(Dataset records)
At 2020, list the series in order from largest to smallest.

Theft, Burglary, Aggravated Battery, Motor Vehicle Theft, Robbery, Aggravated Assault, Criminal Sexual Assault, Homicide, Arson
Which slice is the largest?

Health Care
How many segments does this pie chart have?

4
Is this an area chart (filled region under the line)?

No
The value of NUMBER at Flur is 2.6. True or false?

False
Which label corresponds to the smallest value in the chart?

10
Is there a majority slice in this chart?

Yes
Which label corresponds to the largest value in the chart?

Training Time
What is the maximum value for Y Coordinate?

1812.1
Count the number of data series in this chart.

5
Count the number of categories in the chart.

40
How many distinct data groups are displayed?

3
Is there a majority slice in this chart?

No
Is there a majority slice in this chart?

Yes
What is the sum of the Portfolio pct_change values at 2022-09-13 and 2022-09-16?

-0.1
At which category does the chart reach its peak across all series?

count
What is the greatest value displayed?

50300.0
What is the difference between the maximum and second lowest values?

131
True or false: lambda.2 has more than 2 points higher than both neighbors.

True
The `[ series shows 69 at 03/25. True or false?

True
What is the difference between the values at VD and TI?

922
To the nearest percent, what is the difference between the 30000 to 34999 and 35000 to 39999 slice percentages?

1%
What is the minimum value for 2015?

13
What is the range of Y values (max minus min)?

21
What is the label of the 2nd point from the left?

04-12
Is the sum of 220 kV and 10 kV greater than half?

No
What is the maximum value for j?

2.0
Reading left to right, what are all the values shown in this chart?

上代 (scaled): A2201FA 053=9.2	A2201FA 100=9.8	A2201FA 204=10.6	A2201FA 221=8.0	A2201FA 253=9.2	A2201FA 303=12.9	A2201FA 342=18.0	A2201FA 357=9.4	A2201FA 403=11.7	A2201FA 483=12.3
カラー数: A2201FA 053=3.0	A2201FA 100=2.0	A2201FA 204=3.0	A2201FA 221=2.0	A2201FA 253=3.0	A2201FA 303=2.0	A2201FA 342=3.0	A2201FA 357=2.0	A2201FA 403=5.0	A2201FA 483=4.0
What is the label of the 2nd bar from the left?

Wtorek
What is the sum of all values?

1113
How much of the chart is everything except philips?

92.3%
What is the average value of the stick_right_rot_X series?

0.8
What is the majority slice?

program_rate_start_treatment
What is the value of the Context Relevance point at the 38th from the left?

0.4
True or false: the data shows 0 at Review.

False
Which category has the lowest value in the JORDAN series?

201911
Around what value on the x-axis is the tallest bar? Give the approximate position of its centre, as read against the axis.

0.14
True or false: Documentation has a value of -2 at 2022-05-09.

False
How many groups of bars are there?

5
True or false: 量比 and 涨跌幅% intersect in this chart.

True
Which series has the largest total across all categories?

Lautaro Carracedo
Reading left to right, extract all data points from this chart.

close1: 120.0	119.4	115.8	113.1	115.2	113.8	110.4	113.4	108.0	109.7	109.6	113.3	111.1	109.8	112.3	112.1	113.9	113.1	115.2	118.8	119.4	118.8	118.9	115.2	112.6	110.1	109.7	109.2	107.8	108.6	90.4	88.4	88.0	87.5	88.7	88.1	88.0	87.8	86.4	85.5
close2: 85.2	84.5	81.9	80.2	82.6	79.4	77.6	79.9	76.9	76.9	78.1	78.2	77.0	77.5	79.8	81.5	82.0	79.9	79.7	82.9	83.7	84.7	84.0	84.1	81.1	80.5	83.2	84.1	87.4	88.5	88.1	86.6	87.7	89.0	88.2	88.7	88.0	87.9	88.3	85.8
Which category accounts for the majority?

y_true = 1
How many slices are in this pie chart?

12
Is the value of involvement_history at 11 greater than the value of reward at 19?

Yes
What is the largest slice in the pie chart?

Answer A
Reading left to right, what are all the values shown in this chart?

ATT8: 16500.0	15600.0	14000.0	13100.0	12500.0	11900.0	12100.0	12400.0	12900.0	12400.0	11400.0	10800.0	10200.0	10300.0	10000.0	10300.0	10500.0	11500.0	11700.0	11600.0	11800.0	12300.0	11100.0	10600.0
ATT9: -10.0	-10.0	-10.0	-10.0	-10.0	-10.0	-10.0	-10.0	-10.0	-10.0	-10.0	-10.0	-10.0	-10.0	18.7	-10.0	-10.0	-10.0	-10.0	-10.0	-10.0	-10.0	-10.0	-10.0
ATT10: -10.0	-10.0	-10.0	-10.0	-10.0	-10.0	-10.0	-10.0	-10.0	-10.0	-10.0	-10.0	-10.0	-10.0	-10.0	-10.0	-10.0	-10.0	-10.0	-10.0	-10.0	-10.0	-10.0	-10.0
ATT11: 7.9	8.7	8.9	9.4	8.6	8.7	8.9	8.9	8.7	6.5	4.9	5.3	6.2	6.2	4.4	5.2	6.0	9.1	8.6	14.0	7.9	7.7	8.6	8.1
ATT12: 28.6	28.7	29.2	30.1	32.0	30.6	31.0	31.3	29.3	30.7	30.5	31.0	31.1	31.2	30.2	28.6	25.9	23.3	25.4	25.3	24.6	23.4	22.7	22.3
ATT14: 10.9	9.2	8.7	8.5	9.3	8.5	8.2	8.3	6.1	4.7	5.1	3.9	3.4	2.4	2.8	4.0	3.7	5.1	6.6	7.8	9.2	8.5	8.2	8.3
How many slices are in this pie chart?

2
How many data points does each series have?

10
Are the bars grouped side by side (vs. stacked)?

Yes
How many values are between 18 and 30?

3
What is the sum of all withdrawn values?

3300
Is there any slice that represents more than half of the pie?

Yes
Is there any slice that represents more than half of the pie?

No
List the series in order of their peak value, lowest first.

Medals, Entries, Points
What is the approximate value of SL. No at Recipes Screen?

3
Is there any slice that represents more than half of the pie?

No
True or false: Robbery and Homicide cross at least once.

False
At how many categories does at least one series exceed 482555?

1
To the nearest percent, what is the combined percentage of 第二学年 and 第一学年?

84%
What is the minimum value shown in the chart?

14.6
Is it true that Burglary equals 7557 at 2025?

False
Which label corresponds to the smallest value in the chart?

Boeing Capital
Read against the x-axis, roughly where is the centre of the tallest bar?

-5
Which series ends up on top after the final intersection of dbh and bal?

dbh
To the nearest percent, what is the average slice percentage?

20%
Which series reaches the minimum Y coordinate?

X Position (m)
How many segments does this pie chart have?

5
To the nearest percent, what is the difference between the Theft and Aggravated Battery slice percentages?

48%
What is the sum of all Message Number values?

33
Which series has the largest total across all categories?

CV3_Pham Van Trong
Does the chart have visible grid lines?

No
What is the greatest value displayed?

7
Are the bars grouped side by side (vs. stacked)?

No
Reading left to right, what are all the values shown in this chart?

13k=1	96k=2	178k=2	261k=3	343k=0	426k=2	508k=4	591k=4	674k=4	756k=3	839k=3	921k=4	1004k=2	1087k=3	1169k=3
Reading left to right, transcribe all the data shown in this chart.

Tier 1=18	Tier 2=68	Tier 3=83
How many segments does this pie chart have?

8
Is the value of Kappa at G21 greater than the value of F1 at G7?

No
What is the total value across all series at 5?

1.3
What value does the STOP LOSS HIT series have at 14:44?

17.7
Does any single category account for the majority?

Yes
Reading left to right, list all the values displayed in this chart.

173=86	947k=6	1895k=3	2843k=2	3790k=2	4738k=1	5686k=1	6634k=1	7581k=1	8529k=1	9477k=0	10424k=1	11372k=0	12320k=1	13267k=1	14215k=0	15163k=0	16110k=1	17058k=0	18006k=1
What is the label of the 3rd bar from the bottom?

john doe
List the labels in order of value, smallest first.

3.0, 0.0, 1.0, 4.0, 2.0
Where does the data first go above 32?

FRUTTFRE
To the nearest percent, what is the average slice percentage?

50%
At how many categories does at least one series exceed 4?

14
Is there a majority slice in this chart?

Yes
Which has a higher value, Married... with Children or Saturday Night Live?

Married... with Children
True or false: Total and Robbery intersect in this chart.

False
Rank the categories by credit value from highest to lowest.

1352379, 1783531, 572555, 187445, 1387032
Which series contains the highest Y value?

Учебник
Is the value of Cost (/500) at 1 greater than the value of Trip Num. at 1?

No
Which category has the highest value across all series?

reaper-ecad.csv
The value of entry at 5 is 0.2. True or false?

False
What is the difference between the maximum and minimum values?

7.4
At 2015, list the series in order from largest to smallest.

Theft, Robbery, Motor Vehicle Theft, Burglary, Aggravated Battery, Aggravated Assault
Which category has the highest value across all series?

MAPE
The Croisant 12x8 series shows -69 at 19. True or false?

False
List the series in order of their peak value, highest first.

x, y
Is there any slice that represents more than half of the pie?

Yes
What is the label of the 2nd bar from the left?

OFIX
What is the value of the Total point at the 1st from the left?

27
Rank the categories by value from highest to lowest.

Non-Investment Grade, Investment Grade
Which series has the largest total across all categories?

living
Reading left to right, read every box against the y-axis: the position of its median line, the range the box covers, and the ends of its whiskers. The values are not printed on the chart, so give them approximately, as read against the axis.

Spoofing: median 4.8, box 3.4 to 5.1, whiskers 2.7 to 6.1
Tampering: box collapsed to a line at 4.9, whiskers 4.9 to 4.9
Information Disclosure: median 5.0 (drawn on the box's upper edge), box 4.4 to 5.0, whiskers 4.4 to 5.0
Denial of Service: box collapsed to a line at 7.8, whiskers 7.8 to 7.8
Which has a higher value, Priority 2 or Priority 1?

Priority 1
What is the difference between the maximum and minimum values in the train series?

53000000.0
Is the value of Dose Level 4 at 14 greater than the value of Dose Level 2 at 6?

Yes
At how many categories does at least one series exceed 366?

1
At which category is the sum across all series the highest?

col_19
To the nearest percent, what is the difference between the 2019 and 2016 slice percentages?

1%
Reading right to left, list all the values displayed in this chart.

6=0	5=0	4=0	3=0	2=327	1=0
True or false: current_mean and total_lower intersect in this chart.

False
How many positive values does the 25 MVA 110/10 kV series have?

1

• [Directive]:
Render the records, from the start through the line holding "What is the difference between the values" inclusive, as a Markdown table with the columns Row and Entry. Leave out blank lines.

• [Task response]:
| Row | Entry |
|---|---|
| 1 | At 2020, list the series in order from largest to smallest. |
| 2 | Theft, Burglary, Aggravated Battery, Motor Vehicle Theft, Robbery, Aggravated Assault, Criminal Sexual Assault, Homicide, Arson |
| 3 | Which slice is the largest? |
| 4 | Health Care |
| 5 | How many segments does this pie chart have? |
| 6 | 4 |
| 7 | Is this an area chart (filled region under the line)? |
| 8 | No |
| 9 | The value of NUMBER at Flur is 2.6. True or false? |
| 10 | False |
| 11 | Which label corresponds to the smallest value in the chart? |
| 12 | 10 |
| 13 | Is there a majority slice in this chart? |
| 14 | Yes |
| 15 | Which label corresponds to the largest value in the chart? |
| 16 | Training Time |
| 17 | What is the maximum value for Y Coordinate? |
| 18 | 1812.1 |
| 19 | Count the number of data series in this chart. |
| 20 | 5 |
| 21 | Count the number of categories in the chart. |
| 22 | 40 |
| 23 | How many distinct data groups are displayed? |
| 24 | 3 |
| 25 | Is there a majority slice in this chart? |
| 26 | No |
| 27 | Is there a majority slice in this chart? |
| 28 | Yes |
| 29 | What is the sum of the Portfolio pct_change values at 2022-09-13 and 2022-09-16? |
| 30 | -0.1 |
| 31 | At which category does the chart reach its peak across all series? |
| 32 | count |
| 33 | What is the greatest value displayed? |
| 34 | 50300.0 |
| 35 | What is the difference between the maximum and second lowest values? |
| 36 | 131 |
| 37 | True or false: lambda.2 has more than 2 points higher than both neighbors. |
| 38 | True |
| 39 | The `[ series shows 69 at 03/25. True or false? |
| 40 | True |
| 41 | What is the difference between the values at VD and TI? |